> [Exercise aim]:
The full listing, exactly as written and with no images, is the expected output.

> [Extracted data]:
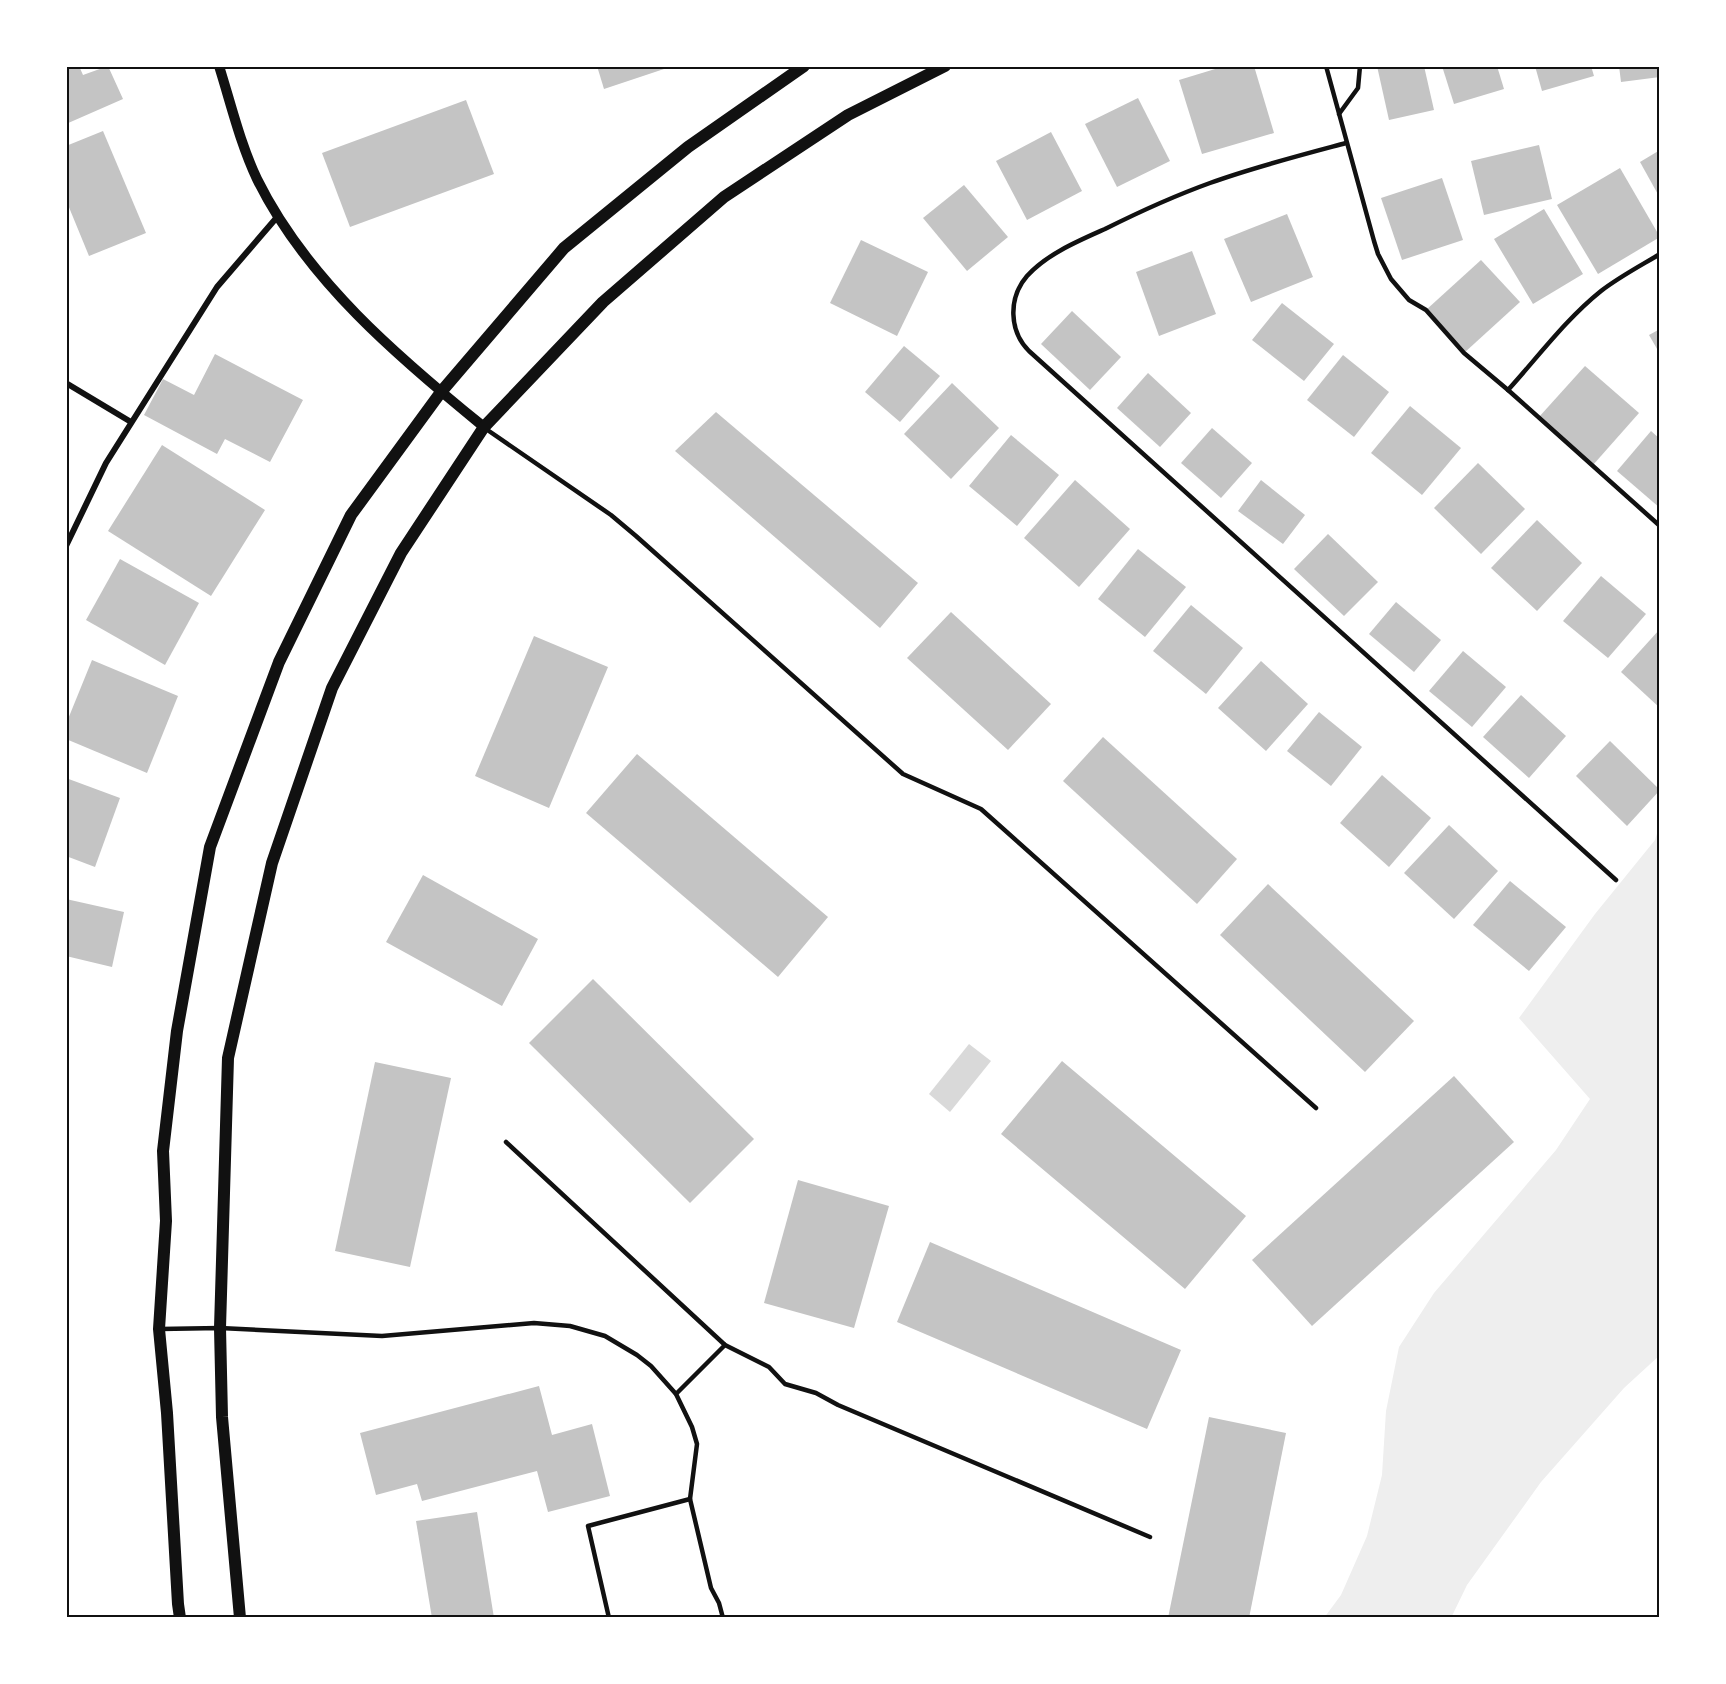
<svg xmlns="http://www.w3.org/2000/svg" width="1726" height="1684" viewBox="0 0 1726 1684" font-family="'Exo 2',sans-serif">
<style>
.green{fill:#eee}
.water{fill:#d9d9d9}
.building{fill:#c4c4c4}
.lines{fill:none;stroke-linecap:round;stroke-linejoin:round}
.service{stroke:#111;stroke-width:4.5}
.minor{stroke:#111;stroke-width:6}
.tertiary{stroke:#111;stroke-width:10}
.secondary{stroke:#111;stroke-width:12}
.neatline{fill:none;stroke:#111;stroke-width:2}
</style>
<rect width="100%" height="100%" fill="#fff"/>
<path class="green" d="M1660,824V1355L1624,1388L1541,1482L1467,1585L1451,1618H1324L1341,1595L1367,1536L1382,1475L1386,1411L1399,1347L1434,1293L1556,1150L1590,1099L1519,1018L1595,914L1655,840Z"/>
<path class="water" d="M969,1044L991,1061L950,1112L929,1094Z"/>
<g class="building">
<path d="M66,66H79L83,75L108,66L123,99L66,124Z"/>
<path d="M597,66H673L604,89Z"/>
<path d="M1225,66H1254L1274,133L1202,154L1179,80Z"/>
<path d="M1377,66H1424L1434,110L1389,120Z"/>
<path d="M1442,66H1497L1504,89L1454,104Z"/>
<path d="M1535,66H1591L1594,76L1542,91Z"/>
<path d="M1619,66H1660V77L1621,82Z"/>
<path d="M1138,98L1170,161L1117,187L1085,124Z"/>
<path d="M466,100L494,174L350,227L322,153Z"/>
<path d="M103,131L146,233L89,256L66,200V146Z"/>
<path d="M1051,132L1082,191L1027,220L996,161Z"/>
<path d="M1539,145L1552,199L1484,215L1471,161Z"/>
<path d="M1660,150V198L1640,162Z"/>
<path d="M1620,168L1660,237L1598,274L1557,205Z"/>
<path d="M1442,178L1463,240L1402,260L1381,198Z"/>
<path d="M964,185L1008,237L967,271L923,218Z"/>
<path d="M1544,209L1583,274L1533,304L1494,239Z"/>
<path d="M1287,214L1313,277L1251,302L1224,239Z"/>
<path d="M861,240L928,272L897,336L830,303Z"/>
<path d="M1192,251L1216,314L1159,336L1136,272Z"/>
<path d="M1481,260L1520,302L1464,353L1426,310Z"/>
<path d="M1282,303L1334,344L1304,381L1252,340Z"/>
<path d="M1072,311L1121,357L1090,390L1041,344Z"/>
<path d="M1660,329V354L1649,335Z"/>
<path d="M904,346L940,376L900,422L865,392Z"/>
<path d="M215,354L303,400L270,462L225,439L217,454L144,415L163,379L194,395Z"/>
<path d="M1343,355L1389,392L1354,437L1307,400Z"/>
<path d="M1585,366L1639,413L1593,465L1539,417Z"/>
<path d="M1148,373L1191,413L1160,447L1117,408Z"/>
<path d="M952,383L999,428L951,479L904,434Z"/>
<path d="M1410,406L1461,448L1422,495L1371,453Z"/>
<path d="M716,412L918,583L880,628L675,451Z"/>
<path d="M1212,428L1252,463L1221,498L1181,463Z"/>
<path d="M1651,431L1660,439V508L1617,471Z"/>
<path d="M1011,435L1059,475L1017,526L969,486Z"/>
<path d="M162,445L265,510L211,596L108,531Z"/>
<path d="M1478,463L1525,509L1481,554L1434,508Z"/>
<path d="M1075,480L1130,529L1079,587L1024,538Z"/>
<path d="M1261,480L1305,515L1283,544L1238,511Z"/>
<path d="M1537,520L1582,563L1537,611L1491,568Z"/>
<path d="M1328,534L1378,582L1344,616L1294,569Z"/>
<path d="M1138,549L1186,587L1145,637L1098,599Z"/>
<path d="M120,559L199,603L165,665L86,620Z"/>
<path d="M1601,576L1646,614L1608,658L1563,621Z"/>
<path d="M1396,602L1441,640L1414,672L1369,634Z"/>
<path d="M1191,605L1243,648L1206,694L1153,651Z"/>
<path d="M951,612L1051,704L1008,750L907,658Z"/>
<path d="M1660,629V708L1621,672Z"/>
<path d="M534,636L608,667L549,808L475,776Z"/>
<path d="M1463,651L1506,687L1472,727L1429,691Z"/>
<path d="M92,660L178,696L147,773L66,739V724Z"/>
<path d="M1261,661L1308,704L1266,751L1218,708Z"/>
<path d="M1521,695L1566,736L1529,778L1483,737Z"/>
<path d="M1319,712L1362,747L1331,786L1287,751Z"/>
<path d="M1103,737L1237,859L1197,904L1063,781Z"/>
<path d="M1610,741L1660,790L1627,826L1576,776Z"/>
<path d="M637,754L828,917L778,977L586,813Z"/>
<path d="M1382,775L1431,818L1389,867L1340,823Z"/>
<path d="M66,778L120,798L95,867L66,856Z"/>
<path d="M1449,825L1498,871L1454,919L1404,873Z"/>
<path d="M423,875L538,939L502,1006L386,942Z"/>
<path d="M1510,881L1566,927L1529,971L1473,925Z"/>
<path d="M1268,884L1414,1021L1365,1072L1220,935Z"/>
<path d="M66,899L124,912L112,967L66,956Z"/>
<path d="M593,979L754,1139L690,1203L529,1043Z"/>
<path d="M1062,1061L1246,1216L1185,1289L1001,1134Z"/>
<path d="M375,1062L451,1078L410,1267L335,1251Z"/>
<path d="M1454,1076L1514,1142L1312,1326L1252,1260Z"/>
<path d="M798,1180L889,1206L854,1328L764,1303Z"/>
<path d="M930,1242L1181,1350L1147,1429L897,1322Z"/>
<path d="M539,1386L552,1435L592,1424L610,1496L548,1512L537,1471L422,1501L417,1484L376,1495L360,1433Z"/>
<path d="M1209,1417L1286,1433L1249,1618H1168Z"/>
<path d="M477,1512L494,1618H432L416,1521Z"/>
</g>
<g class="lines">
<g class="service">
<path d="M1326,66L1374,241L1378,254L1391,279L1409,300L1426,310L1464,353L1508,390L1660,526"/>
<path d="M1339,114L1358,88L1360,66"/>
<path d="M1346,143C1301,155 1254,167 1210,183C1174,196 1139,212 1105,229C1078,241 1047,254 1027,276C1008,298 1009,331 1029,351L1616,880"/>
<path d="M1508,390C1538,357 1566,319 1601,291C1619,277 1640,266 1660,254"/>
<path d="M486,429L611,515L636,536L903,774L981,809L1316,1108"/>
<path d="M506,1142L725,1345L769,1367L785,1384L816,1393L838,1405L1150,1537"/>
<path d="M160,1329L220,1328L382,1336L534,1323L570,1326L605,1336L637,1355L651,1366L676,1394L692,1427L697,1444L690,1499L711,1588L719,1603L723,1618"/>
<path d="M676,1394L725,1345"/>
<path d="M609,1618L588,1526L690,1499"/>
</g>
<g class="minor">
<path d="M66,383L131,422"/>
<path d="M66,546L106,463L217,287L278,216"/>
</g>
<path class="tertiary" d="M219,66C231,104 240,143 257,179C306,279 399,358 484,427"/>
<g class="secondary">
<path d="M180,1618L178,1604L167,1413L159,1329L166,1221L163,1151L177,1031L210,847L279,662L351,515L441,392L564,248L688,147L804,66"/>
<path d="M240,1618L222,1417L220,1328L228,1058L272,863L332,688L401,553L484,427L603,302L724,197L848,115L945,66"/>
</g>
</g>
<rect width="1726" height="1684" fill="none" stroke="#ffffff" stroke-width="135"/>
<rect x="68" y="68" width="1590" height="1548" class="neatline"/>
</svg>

> [Response]:
<svg xmlns="http://www.w3.org/2000/svg" width="1726" height="1684" viewBox="0 0 1726 1684" font-family="'Exo 2',sans-serif">
<style>
.green{fill:#eee}
.water{fill:#d9d9d9}
.building{fill:#c4c4c4}
.lines{fill:none;stroke-linecap:round;stroke-linejoin:round}
.service{stroke:#111;stroke-width:4.5}
.minor{stroke:#111;stroke-width:6}
.tertiary{stroke:#111;stroke-width:10}
.secondary{stroke:#111;stroke-width:12}
.neatline{fill:none;stroke:#111;stroke-width:2}
</style>
<rect width="100%" height="100%" fill="#fff"/>
<path class="green" d="M1660,824V1355L1624,1388L1541,1482L1467,1585L1451,1618H1324L1341,1595L1367,1536L1382,1475L1386,1411L1399,1347L1434,1293L1556,1150L1590,1099L1519,1018L1595,914L1655,840Z"/>
<path class="water" d="M969,1044L991,1061L950,1112L929,1094Z"/>
<g class="building">
<path d="M66,66H79L83,75L108,66L123,99L66,124Z"/>
<path d="M597,66H673L604,89Z"/>
<path d="M1225,66H1254L1274,133L1202,154L1179,80Z"/>
<path d="M1377,66H1424L1434,110L1389,120Z"/>
<path d="M1442,66H1497L1504,89L1454,104Z"/>
<path d="M1535,66H1591L1594,76L1542,91Z"/>
<path d="M1619,66H1660V77L1621,82Z"/>
<path d="M1138,98L1170,161L1117,187L1085,124Z"/>
<path d="M466,100L494,174L350,227L322,153Z"/>
<path d="M103,131L146,233L89,256L66,200V146Z"/>
<path d="M1051,132L1082,191L1027,220L996,161Z"/>
<path d="M1539,145L1552,199L1484,215L1471,161Z"/>
<path d="M1660,150V198L1640,162Z"/>
<path d="M1620,168L1660,237L1598,274L1557,205Z"/>
<path d="M1442,178L1463,240L1402,260L1381,198Z"/>
<path d="M964,185L1008,237L967,271L923,218Z"/>
<path d="M1544,209L1583,274L1533,304L1494,239Z"/>
<path d="M1287,214L1313,277L1251,302L1224,239Z"/>
<path d="M861,240L928,272L897,336L830,303Z"/>
<path d="M1192,251L1216,314L1159,336L1136,272Z"/>
<path d="M1481,260L1520,302L1464,353L1426,310Z"/>
<path d="M1282,303L1334,344L1304,381L1252,340Z"/>
<path d="M1072,311L1121,357L1090,390L1041,344Z"/>
<path d="M1660,329V354L1649,335Z"/>
<path d="M904,346L940,376L900,422L865,392Z"/>
<path d="M215,354L303,400L270,462L225,439L217,454L144,415L163,379L194,395Z"/>
<path d="M1343,355L1389,392L1354,437L1307,400Z"/>
<path d="M1585,366L1639,413L1593,465L1539,417Z"/>
<path d="M1148,373L1191,413L1160,447L1117,408Z"/>
<path d="M952,383L999,428L951,479L904,434Z"/>
<path d="M1410,406L1461,448L1422,495L1371,453Z"/>
<path d="M716,412L918,583L880,628L675,451Z"/>
<path d="M1212,428L1252,463L1221,498L1181,463Z"/>
<path d="M1651,431L1660,439V508L1617,471Z"/>
<path d="M1011,435L1059,475L1017,526L969,486Z"/>
<path d="M162,445L265,510L211,596L108,531Z"/>
<path d="M1478,463L1525,509L1481,554L1434,508Z"/>
<path d="M1075,480L1130,529L1079,587L1024,538Z"/>
<path d="M1261,480L1305,515L1283,544L1238,511Z"/>
<path d="M1537,520L1582,563L1537,611L1491,568Z"/>
<path d="M1328,534L1378,582L1344,616L1294,569Z"/>
<path d="M1138,549L1186,587L1145,637L1098,599Z"/>
<path d="M120,559L199,603L165,665L86,620Z"/>
<path d="M1601,576L1646,614L1608,658L1563,621Z"/>
<path d="M1396,602L1441,640L1414,672L1369,634Z"/>
<path d="M1191,605L1243,648L1206,694L1153,651Z"/>
<path d="M951,612L1051,704L1008,750L907,658Z"/>
<path d="M1660,629V708L1621,672Z"/>
<path d="M534,636L608,667L549,808L475,776Z"/>
<path d="M1463,651L1506,687L1472,727L1429,691Z"/>
<path d="M92,660L178,696L147,773L66,739V724Z"/>
<path d="M1261,661L1308,704L1266,751L1218,708Z"/>
<path d="M1521,695L1566,736L1529,778L1483,737Z"/>
<path d="M1319,712L1362,747L1331,786L1287,751Z"/>
<path d="M1103,737L1237,859L1197,904L1063,781Z"/>
<path d="M1610,741L1660,790L1627,826L1576,776Z"/>
<path d="M637,754L828,917L778,977L586,813Z"/>
<path d="M1382,775L1431,818L1389,867L1340,823Z"/>
<path d="M66,778L120,798L95,867L66,856Z"/>
<path d="M1449,825L1498,871L1454,919L1404,873Z"/>
<path d="M423,875L538,939L502,1006L386,942Z"/>
<path d="M1510,881L1566,927L1529,971L1473,925Z"/>
<path d="M1268,884L1414,1021L1365,1072L1220,935Z"/>
<path d="M66,899L124,912L112,967L66,956Z"/>
<path d="M593,979L754,1139L690,1203L529,1043Z"/>
<path d="M1062,1061L1246,1216L1185,1289L1001,1134Z"/>
<path d="M375,1062L451,1078L410,1267L335,1251Z"/>
<path d="M1454,1076L1514,1142L1312,1326L1252,1260Z"/>
<path d="M798,1180L889,1206L854,1328L764,1303Z"/>
<path d="M930,1242L1181,1350L1147,1429L897,1322Z"/>
<path d="M539,1386L552,1435L592,1424L610,1496L548,1512L537,1471L422,1501L417,1484L376,1495L360,1433Z"/>
<path d="M1209,1417L1286,1433L1249,1618H1168Z"/>
<path d="M477,1512L494,1618H432L416,1521Z"/>
</g>
<g class="lines">
<g class="service">
<path d="M1326,66L1374,241L1378,254L1391,279L1409,300L1426,310L1464,353L1508,390L1660,526"/>
<path d="M1339,114L1358,88L1360,66"/>
<path d="M1346,143C1301,155 1254,167 1210,183C1174,196 1139,212 1105,229C1078,241 1047,254 1027,276C1008,298 1009,331 1029,351L1616,880"/>
<path d="M1508,390C1538,357 1566,319 1601,291C1619,277 1640,266 1660,254"/>
<path d="M486,429L611,515L636,536L903,774L981,809L1316,1108"/>
<path d="M506,1142L725,1345L769,1367L785,1384L816,1393L838,1405L1150,1537"/>
<path d="M160,1329L220,1328L382,1336L534,1323L570,1326L605,1336L637,1355L651,1366L676,1394L692,1427L697,1444L690,1499L711,1588L719,1603L723,1618"/>
<path d="M676,1394L725,1345"/>
<path d="M609,1618L588,1526L690,1499"/>
</g>
<g class="minor">
<path d="M66,383L131,422"/>
<path d="M66,546L106,463L217,287L278,216"/>
</g>
<path class="tertiary" d="M219,66C231,104 240,143 257,179C306,279 399,358 484,427"/>
<g class="secondary">
<path d="M180,1618L178,1604L167,1413L159,1329L166,1221L163,1151L177,1031L210,847L279,662L351,515L441,392L564,248L688,147L804,66"/>
<path d="M240,1618L222,1417L220,1328L228,1058L272,863L332,688L401,553L484,427L603,302L724,197L848,115L945,66"/>
</g>
</g>
<rect width="1726" height="1684" fill="none" stroke="#ffffff" stroke-width="135"/>
<rect x="68" y="68" width="1590" height="1548" class="neatline"/>
</svg>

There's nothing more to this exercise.